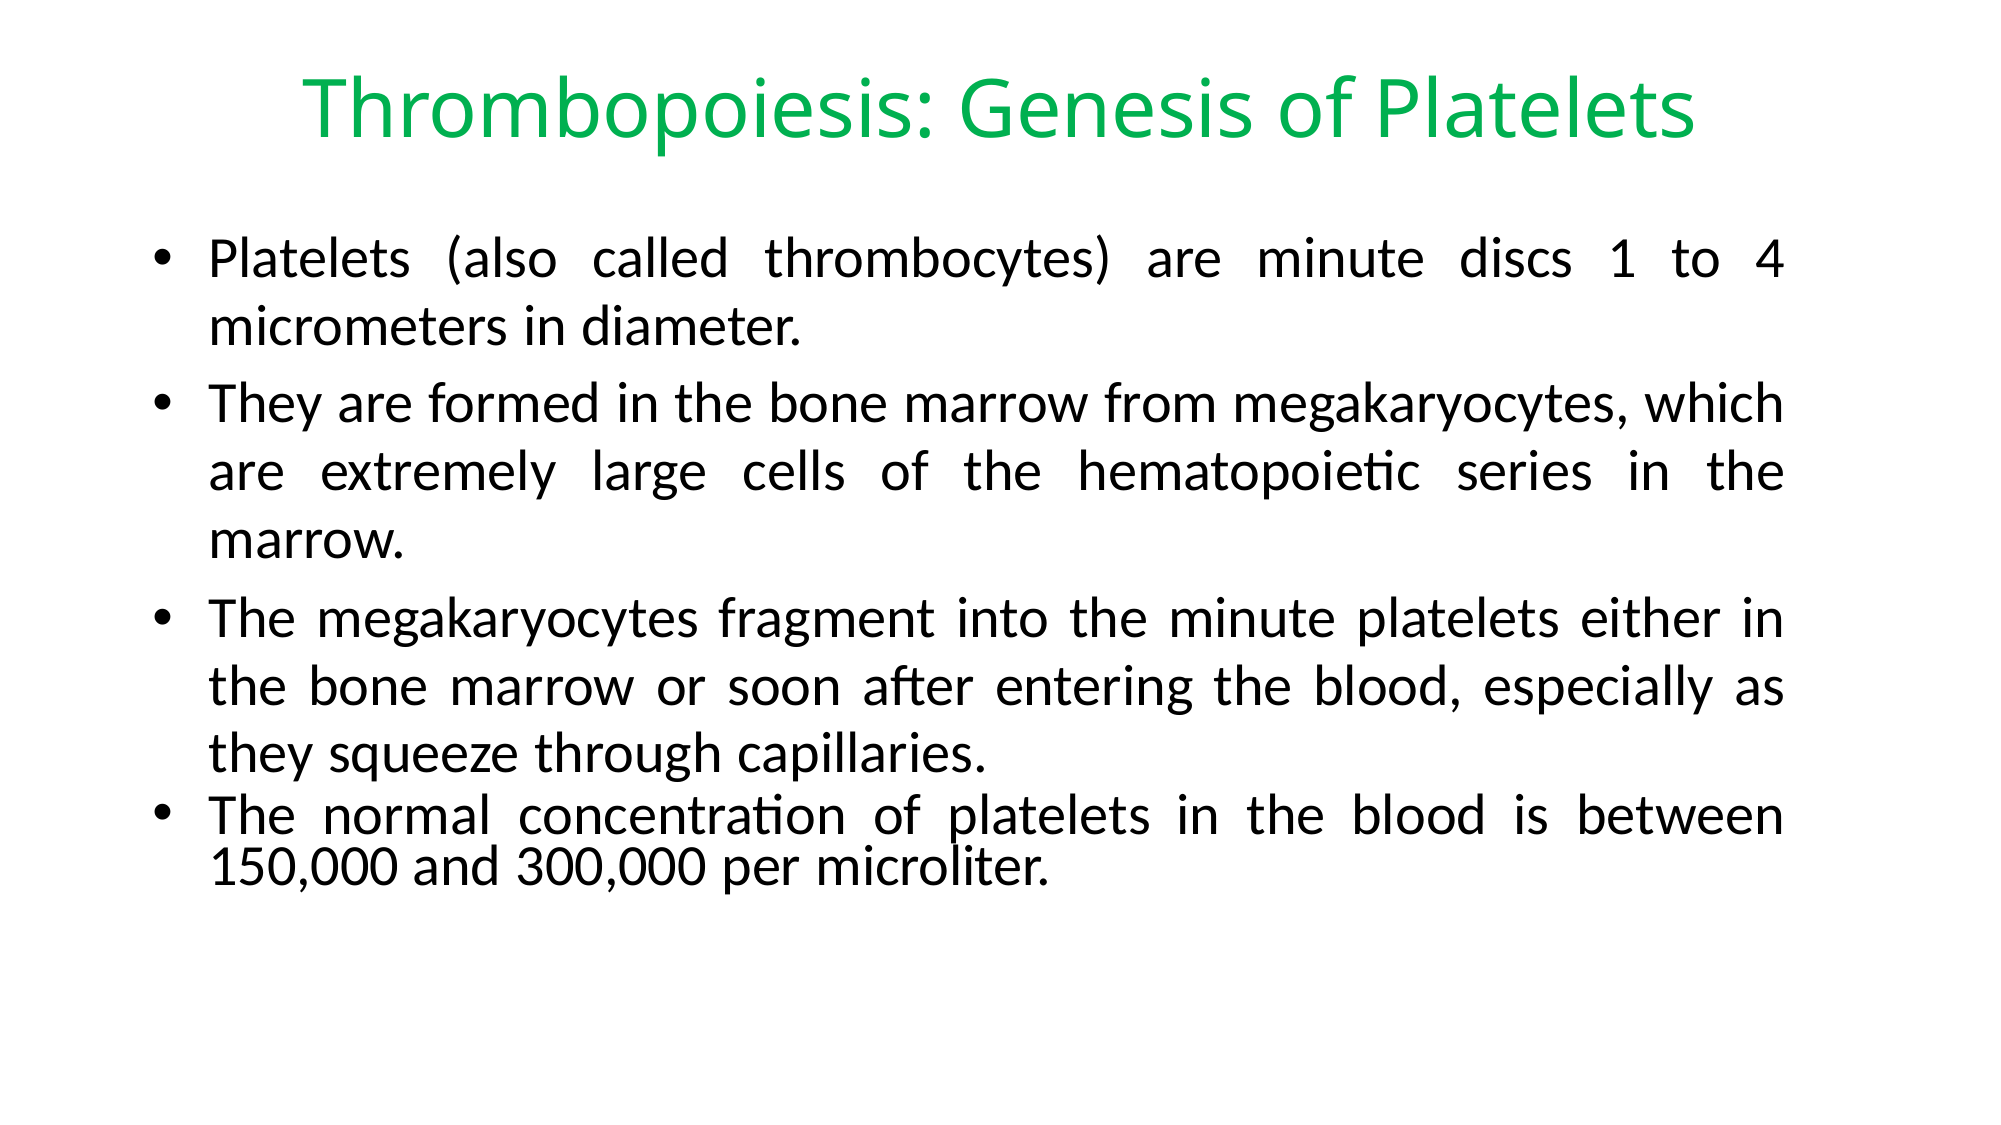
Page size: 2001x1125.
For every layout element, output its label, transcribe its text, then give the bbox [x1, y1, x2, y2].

title Thrombopoiesis: Genesis of Platelets [137, 59, 1863, 163]
list Platelets (also called thrombocytes) are minute discs 1 to 4 micrometers in diameter. They are formed in the bone marrow from megakaryocytes, which are extremely large cells of the hematopoietic series in the marrow. The megakaryocytes fragment into the minute platelets either in the bone marrow or soon after entering the blood, especially as they squeeze through capillaries. The normal concentration of platelets in the blood is between 150,000 and 300,000 per microliter. [137, 215, 1863, 1014]
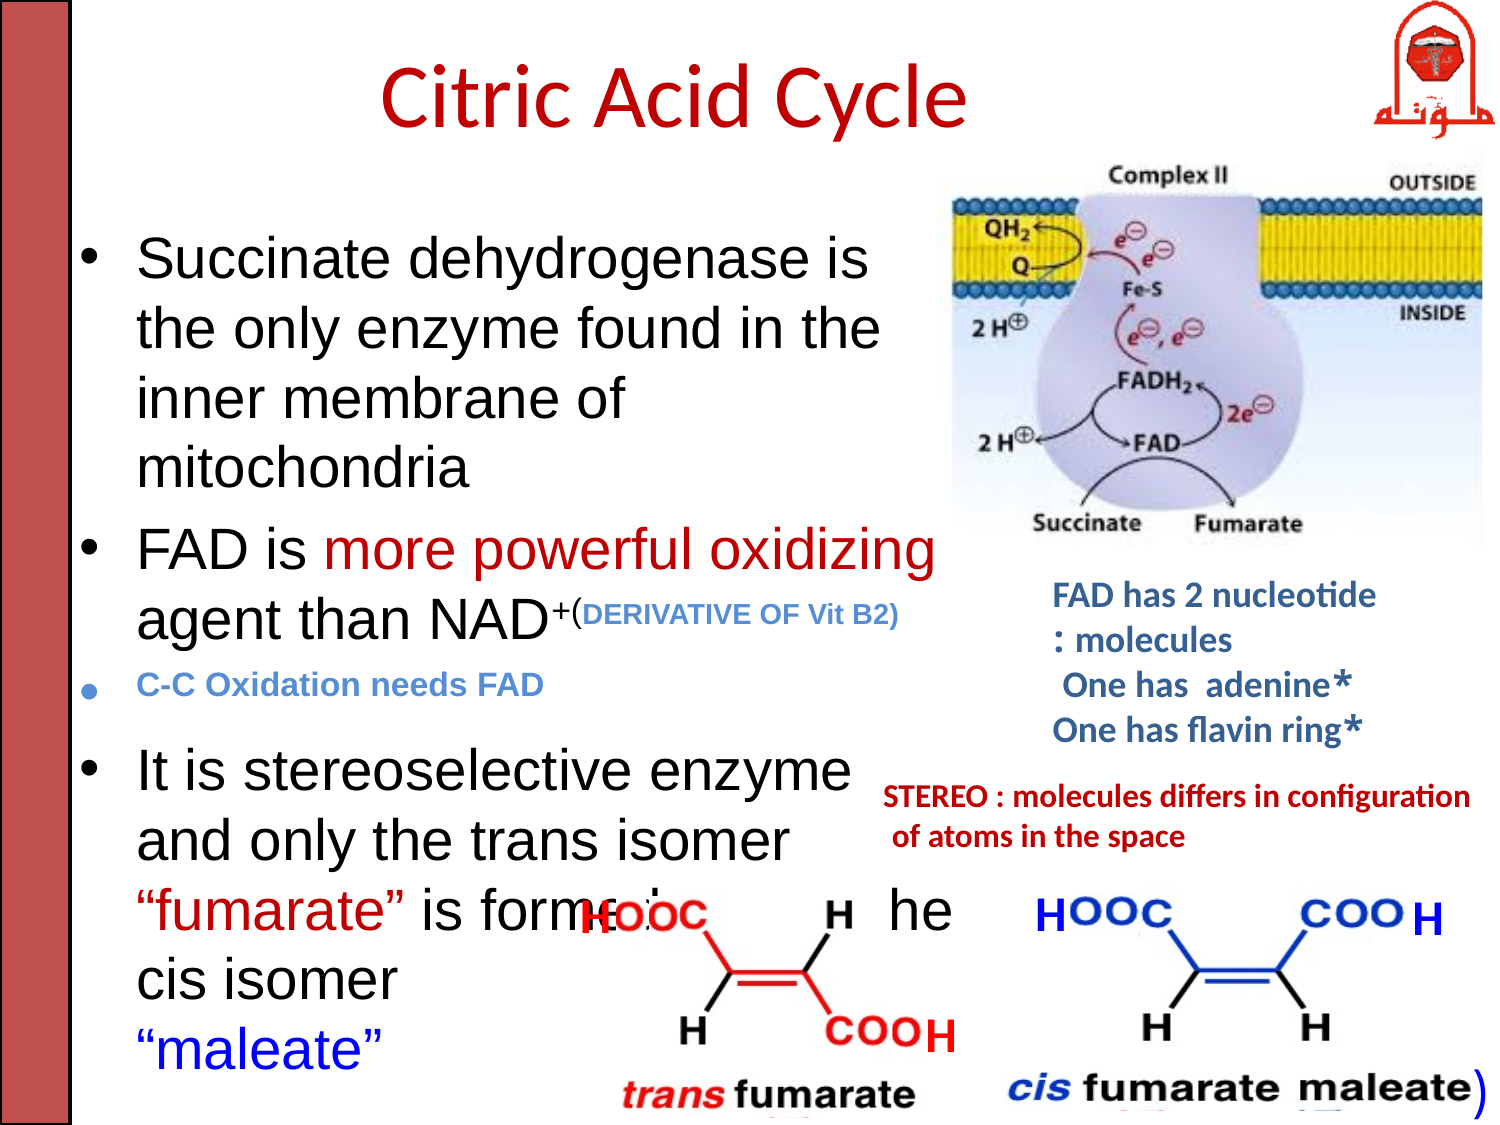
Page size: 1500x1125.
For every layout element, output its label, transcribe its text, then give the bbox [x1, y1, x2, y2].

title Citric Acid Cycle [72, 0, 1350, 185]
text_box FAD has 2 nucleotide molecules : *One has adenine *One has flavin ring [1037, 562, 1414, 758]
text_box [997, 874, 1500, 1125]
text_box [548, 876, 972, 1118]
picture [936, 147, 1483, 547]
text_box [0, 0, 72, 1125]
list Succinate dehydrogenase is the only enzyme found in the inner membrane of mitochondria FAD is more powerful oxidizing agent than NAD+(DERIVATIVE OF Vit B2) C-C Oxidation needs FAD It is stereoselective enzyme and only the trans isomer “fumarate” is formed but not the cis isomer “maleate” [72, 212, 970, 1125]
text_box STEREO : molecules differs in configuration of atoms in the space [868, 767, 1493, 862]
picture [1370, 0, 1495, 140]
- - - -
WHAT NEEDS TO BE DONE » Taking the material above, say how many lines have "Page" in them, and give no other output.

ANSWER TO THE PROBLEM » 2